Washington Times Editor Endorses 'Gay,' Banishes Illegal 'Alien'

February 26th, 2008 11:43 AM

When Wes Pruden was the editor of The Washington Times, reporters complained to outside sources about his editing and style choices, sometimes pummeling reporter’s copy. They called it "Prudenizing." Now that former AP and Washington Post reporter John Solomon is in charge, he’s begun the "Solomonizing." Erik Wemple of Washington City Paper reports that the new boss wants the Times to join the "mainstream" in using sensitive terminology on homosexuality and illegal immigration. From the memo Wemple quotes:

All:

Here are some recent updates to TWT style.

1) Clinton will be the headline word for Sen.

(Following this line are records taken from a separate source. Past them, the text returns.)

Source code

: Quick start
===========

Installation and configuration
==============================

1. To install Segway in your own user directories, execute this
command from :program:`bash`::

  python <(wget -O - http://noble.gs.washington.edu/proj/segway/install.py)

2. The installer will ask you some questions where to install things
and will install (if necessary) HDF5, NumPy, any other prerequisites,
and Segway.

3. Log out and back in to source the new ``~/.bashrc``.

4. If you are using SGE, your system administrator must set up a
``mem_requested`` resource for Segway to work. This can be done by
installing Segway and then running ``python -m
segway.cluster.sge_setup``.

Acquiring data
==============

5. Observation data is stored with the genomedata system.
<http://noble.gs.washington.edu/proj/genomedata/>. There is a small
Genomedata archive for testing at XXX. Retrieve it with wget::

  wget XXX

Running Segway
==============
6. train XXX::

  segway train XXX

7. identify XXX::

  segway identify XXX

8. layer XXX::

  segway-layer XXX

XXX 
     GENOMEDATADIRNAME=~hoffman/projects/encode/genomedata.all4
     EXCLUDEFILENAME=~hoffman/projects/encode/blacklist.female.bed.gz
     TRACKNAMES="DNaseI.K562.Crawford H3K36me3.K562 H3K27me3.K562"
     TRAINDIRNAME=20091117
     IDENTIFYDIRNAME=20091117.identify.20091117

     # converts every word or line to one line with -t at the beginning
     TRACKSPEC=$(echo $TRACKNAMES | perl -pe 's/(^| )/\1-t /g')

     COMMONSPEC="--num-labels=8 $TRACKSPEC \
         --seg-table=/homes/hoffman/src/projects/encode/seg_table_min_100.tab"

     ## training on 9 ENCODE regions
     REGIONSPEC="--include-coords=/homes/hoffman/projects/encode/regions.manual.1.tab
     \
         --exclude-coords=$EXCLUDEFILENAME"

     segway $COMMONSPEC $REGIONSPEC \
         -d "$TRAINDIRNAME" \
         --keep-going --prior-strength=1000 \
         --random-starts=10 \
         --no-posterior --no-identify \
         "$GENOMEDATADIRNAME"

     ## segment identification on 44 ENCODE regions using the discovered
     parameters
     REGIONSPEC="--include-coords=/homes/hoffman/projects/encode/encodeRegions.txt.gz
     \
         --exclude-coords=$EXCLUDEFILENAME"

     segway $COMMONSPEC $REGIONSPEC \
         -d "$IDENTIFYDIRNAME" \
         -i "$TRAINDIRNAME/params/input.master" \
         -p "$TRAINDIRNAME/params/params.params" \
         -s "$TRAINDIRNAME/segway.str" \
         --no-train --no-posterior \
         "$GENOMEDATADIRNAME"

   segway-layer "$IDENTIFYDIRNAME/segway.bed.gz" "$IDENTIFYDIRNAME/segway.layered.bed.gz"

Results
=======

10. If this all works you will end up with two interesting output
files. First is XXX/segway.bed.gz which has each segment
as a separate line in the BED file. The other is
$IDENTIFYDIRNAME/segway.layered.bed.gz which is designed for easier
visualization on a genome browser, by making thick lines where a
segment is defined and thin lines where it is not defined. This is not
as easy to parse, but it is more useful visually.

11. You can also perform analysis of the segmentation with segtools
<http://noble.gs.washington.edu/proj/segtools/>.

Hillary Rodham Clinton.

2) Gay is approved for copy and preferred over homosexual, except in clinical references or references to sexual activity.

3) The quotation marks will come off gay marriage (preferred over homosexual marriage).

4) Moderate is approved, but centrist is still allowed.

5) We will use illegal immigrants, not illegal aliens.

A commenter at City Paper sums up what the media establishment will say: "Isn’t it kind of scary that someone simply advocating neutral journalism (Solomon) actually sounds kinda heroic?"

That underlines the "mainstream" mistake – that whatever the reigning liberal sensibilities are in our news template, often defined by minority journalist groups, are defined as "neutral."

Liberals joke that the Times would put "gay marriage" in quotes, but the media mainstream is so sensitive in the other direction that they don't even want to use "partial-birth abortion" in quotes, so they tie themselves into vague and confusing pretzels about "certain late-term procedures which we don't want to describe out of our fear of being rapped on the knuckles with a ruler by Kate Michelman and Gloria Feldt."

The same goes for their sensitivities about illegal immigrants. Wemple highlights his memo report with "amnesty" in quotes. That's a word that the media are almost allergic to using (including the cross-town Washington Post). See my immigration study for more on that.

This memo in no way means that Solomon is turning the Times into a liberal newspaper. You'd need more than a lingo change to arrive there. But it does suggest that Solomon has his eyes on impressing the national media elite, and not just impressing the inside-the-Beltway readership of the Times.